**Required work**: Each line in the records below, from the one that contains "82: (396, 155, 4.78)" to the one that contains "[00:07.867]", should be reproduced exactly, the first and last included.

Entries taken from a collection:
○ ○ ○

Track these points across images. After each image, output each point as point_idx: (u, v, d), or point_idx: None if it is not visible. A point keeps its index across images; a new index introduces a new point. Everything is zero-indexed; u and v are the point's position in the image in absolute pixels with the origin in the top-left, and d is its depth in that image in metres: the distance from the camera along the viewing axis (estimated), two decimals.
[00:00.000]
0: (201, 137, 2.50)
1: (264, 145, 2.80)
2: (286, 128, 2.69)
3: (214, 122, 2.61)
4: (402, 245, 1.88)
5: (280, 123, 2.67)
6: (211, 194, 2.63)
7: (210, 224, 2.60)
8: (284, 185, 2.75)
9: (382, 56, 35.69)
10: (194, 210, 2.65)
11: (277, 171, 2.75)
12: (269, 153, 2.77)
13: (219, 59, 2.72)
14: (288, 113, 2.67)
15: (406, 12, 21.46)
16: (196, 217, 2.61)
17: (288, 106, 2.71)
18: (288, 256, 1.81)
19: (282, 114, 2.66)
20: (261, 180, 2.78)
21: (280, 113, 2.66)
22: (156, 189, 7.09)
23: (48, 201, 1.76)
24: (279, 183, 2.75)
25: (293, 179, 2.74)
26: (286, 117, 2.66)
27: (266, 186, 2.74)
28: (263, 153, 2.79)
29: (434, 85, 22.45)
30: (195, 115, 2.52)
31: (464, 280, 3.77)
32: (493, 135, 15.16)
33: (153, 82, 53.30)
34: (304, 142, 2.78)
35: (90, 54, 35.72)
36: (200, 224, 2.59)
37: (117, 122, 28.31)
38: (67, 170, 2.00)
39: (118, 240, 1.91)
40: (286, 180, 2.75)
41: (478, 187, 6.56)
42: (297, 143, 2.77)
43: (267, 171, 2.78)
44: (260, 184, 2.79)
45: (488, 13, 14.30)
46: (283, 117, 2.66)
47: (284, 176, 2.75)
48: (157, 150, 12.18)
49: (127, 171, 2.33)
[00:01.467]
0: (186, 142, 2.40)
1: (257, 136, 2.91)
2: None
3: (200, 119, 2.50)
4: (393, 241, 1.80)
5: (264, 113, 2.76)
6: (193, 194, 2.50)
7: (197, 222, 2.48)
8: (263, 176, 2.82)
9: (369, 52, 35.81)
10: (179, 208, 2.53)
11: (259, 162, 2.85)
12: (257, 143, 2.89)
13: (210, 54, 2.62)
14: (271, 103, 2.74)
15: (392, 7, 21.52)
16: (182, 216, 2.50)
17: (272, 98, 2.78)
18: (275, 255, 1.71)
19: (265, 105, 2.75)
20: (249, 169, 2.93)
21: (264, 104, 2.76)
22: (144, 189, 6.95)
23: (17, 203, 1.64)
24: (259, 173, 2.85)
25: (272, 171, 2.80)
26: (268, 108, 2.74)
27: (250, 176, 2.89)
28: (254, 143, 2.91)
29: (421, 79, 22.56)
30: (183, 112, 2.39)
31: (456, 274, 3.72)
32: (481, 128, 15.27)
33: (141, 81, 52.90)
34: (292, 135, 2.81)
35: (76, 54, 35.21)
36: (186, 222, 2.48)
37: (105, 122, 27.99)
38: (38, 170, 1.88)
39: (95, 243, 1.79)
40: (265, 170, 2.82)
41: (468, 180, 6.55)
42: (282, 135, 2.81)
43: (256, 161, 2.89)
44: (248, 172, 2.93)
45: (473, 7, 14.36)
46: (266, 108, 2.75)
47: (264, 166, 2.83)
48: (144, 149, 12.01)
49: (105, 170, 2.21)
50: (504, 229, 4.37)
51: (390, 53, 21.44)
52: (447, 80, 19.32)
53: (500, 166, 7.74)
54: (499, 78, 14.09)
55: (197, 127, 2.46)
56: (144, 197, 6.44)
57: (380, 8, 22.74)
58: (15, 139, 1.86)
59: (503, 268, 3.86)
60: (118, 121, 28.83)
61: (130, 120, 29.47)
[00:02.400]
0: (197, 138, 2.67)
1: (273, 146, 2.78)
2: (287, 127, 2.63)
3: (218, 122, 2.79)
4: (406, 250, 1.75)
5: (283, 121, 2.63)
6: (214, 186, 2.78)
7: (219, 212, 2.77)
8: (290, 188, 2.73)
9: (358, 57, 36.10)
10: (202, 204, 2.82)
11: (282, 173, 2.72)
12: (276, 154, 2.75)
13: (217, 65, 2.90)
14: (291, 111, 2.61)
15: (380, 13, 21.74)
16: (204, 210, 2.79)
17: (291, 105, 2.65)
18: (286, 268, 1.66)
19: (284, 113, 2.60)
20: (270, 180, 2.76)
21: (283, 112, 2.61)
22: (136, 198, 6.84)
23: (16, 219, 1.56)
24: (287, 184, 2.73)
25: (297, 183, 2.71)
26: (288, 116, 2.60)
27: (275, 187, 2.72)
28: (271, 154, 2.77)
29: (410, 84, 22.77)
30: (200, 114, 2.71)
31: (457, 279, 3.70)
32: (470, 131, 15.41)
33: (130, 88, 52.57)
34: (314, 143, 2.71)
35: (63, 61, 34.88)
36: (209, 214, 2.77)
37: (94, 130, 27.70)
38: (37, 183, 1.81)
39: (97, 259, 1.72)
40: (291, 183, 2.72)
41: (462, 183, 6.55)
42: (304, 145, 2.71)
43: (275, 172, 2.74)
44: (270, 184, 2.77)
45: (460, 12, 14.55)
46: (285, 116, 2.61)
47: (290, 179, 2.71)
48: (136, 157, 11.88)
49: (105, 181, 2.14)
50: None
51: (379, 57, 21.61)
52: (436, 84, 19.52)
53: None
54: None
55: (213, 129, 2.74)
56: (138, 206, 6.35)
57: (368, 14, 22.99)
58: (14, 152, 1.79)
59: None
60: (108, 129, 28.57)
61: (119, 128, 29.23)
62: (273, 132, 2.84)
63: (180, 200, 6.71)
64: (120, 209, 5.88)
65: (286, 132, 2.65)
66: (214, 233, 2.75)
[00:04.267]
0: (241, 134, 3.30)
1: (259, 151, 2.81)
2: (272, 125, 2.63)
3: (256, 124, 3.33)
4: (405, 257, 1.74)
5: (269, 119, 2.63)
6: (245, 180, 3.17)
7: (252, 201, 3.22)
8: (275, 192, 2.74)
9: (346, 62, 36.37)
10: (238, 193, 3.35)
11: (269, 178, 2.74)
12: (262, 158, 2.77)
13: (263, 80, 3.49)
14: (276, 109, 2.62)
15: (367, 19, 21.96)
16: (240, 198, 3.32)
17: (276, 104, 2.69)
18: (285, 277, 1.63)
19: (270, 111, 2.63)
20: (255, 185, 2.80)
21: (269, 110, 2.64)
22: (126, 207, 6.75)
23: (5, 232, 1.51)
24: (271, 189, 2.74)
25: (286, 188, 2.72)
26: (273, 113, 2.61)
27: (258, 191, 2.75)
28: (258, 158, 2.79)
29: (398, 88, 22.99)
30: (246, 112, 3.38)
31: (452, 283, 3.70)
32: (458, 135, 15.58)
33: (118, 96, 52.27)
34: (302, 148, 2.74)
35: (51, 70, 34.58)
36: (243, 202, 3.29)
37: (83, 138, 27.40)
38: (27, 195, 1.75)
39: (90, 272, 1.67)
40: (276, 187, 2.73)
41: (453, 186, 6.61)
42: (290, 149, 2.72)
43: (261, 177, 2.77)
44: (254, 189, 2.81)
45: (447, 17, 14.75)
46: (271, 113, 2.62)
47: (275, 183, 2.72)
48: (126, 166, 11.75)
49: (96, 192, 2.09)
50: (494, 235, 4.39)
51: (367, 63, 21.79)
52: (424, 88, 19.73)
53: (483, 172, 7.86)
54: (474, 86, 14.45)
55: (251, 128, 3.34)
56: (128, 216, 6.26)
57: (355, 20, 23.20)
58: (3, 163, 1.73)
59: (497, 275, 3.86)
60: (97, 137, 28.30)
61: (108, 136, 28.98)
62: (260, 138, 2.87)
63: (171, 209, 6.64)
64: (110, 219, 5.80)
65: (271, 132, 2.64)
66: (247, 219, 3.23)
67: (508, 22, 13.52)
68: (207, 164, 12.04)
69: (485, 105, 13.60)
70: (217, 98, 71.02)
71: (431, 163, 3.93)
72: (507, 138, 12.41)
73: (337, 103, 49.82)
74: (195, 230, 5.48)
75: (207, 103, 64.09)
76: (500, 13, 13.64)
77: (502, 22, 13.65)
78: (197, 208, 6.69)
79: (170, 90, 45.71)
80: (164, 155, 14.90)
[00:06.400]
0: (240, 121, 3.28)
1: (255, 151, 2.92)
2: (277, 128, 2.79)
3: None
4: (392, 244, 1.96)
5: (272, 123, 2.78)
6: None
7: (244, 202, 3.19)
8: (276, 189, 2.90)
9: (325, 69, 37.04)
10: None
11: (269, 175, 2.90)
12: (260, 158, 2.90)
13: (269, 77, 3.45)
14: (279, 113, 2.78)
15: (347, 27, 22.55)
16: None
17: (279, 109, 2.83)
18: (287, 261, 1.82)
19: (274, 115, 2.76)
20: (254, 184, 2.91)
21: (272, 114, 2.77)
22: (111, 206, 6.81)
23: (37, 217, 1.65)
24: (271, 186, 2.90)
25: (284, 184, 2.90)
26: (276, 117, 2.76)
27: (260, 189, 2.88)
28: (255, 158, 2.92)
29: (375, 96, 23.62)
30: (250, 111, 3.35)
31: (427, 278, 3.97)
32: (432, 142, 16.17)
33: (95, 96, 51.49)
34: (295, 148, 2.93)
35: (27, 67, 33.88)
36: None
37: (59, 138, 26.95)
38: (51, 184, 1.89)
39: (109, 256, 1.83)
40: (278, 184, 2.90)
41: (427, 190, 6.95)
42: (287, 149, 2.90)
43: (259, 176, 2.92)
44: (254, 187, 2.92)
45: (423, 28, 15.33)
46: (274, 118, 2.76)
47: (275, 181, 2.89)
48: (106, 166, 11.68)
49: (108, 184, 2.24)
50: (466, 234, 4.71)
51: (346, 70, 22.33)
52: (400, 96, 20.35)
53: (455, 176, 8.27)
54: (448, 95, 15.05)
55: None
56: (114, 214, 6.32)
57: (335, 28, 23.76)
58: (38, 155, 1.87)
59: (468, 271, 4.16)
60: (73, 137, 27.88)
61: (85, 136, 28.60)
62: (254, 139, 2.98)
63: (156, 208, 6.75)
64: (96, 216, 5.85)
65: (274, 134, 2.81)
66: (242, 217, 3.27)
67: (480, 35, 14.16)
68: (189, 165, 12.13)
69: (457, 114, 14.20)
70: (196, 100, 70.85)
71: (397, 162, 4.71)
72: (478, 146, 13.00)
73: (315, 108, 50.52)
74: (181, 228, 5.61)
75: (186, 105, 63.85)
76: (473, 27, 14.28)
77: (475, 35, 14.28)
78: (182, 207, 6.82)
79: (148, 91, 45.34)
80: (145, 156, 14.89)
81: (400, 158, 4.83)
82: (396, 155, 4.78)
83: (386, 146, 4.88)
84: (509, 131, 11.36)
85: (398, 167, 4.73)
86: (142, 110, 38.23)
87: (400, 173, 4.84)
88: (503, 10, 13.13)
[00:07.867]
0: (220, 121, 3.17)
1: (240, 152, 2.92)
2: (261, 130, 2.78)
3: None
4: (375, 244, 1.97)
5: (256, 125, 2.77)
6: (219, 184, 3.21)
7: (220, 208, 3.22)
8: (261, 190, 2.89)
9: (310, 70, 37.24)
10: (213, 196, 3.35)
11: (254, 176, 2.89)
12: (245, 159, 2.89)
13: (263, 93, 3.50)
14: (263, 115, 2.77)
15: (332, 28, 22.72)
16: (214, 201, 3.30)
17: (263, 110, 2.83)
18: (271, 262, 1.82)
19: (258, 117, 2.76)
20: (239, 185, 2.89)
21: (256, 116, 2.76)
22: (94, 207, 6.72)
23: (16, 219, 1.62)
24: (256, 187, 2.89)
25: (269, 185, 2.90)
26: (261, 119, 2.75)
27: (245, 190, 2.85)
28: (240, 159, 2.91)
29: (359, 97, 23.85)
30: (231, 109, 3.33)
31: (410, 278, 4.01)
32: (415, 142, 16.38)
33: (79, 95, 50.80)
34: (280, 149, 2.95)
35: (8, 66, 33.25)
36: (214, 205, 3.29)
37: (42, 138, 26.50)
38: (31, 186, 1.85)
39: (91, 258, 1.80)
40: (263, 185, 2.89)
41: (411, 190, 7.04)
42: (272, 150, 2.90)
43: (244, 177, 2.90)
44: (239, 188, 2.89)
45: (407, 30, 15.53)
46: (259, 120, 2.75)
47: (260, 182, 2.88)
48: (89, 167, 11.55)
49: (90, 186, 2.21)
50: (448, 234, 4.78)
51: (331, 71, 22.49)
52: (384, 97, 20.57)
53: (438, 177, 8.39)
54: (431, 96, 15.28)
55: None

○ ○ ○

**Solution for this exercise**:
82: (396, 155, 4.78)
83: (386, 146, 4.88)
84: (509, 131, 11.36)
85: (398, 167, 4.73)
86: (142, 110, 38.23)
87: (400, 173, 4.84)
88: (503, 10, 13.13)
[00:07.867]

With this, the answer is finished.